DOCUMENT EXCERPT section start
THE COLLECTION
Ernst Ludwig Kirchner (German, 1880–1938)
Street, Dresden
- Date:
- 1908 (reworked 1919; dated on painting 1907)
- Medium:
- Oil on canvas
- Dimensions:
- 59 1/4" x 6' 6 7/8" (150.5 x 200.4 cm)
- Credit Line:
- Purchase
- MoMA Number:
- 12.1951
2009
The crowded city street—here, Dresden's fashionable Königstrasse—was a frequent subject for the German Expressionist group Die Brücke (The Bridge), an art collective Kirchner helped found in 1905. The group sought an authenticity of expression that its members felt had been lost with the innovations of modern life. Kirchner has violently heightened the colors of this urban scene, depicting its figures with masklike faces and vacant eyes in an attempt to capture the psychological alienation wrought by modernization. On the painting's reverse Kirchner painted a scene of nude women bathing in a natural landscape. Such idyllic scenes were frequent subjects for Die Brücke artists. This one creates a fitting juxtaposition to the jarring city scene it mirrors.
Kirchner and the Berlin Street
, August 3–November 10, 2008Curator, Deborah Wye: Street, Dresden was painted in 1908. It's very different from the street scenes that are the focus of this show, which were painted in Berlin.
The Brücke artists group, of which Kirchner was a member, had come together in Dresden in 1905, so this was just a few years after that. And they came under the influence of a variety of artists as they learned their craft. And among those were the French fauve artists, including Matisse. And its thought that the coloration of this painting which is really quite bright, is influenced by the French fauve artists.
This is a busy day, with bourgeois women shopping. There's a pink street, which invites you in a very welcoming way. When Kirchner comes to the Berlin street scenes, the palette is very different. It's kind of caustic. It's jarring. It really matches the environment of Berlin, whereas this palette matched what Kirchner was feeling when he lived in Dresden.
The Museum of Modern Art, MoMA Highlights, New York: The Museum of Modern Art, revised 2004, originally published 1999, p. 60
Street, Dresden is Kirchner's bold, discomfiting attempt to render the jarring experience of modern urban bustle. The scene radiates tension. Its packed pedestrians are locked in a constricting space; the plane of the sidewalk, in an unsettlingly intense pink (part of a palette of shrill and clashing colors), slopes steeply upward, and exit to the rear is blocked by a trolley car. The street—Dresden's fashionable Königstrasse—is crowded, even claustrophobically so, yet everyone seems alone. The women at the right, one clutching her purse, the other her skirt, are holding themselves in, and their faces are expressionless, almost masklike. A little girl is dwarfed by her hat, one in a network of eddying, whorling shapes that entwine and enmesh the human figures.
DOCUMENT EXCERPT section end
MATERIAL PROVIDED section start
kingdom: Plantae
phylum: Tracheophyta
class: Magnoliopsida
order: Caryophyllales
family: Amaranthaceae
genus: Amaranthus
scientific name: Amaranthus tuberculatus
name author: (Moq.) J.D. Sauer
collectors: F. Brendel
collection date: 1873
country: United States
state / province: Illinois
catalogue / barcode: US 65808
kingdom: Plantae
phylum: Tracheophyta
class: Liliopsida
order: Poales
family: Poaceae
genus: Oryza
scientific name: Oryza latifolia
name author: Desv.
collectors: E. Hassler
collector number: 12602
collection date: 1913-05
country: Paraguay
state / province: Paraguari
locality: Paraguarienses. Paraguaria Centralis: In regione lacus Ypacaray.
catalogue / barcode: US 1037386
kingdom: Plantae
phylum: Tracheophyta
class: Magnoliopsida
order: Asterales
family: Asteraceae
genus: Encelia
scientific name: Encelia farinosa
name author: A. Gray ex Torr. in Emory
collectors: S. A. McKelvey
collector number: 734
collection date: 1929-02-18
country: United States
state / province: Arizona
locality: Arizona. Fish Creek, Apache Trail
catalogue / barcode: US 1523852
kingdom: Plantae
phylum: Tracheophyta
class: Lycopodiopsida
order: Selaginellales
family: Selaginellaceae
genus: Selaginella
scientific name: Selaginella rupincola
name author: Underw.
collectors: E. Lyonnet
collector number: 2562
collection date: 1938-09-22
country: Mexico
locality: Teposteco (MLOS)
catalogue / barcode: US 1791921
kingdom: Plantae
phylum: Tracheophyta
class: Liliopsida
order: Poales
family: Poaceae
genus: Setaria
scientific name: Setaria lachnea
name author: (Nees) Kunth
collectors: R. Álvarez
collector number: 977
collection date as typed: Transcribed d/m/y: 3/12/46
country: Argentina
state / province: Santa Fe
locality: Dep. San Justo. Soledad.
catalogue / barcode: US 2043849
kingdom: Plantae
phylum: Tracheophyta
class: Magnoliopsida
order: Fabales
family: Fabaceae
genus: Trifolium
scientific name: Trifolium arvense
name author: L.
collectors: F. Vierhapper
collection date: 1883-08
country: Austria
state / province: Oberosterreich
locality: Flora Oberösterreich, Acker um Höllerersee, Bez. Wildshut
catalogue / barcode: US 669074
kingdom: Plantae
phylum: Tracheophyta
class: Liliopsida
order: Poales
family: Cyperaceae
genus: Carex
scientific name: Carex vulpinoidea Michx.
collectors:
MATERIAL PROVIDED section end
### DIRECTIONS FOR THIS TASK
Continue the text on Kirchner's painting Street, Dresden, picking up after its final sentence. The records have no connection to the text about Kirchner's painting Street, Dresden.

### RESPONSE AREA
Developing in parallel with the French Fauves, and influenced by them and by the Norwegian painter Edvard Munch, the German artists of Die Brücke explored the expressive possibilities of color, form, and composition in creating images of contemporary life. Street, Dresden is a bold expression of the intensity, dissonance, and anxiety of the modern city. Kirchner later wrote, "The more I mixed with people the more I felt my loneliness."
MoMA Audio: Collection
, 2008Curator, Joachim Pissarro: Kirchner and his colleagues in Germany created the language that we know as German Expressionism, a form of modern art that would be the reflection of the modern street life of Germany, of Dresden especially, right before the First World War.
The center stage of this composition seems to be occupied mainly by women. You cannot quite make out the contents of their eyes. But as they are so readily, openly facing us, the viewers, they seem to be offering something to us. And what are they offering, if not themselves?
The figure of the child who occupies absolute center stage within the composition, is she the daughter of these prostitutes? Is she a nice, well brought up child from a bourgeois society? Kirchner doesn’t quite tell us. He just puts together these jarring elements, and it’s up to us to figure out what this mad city is all about.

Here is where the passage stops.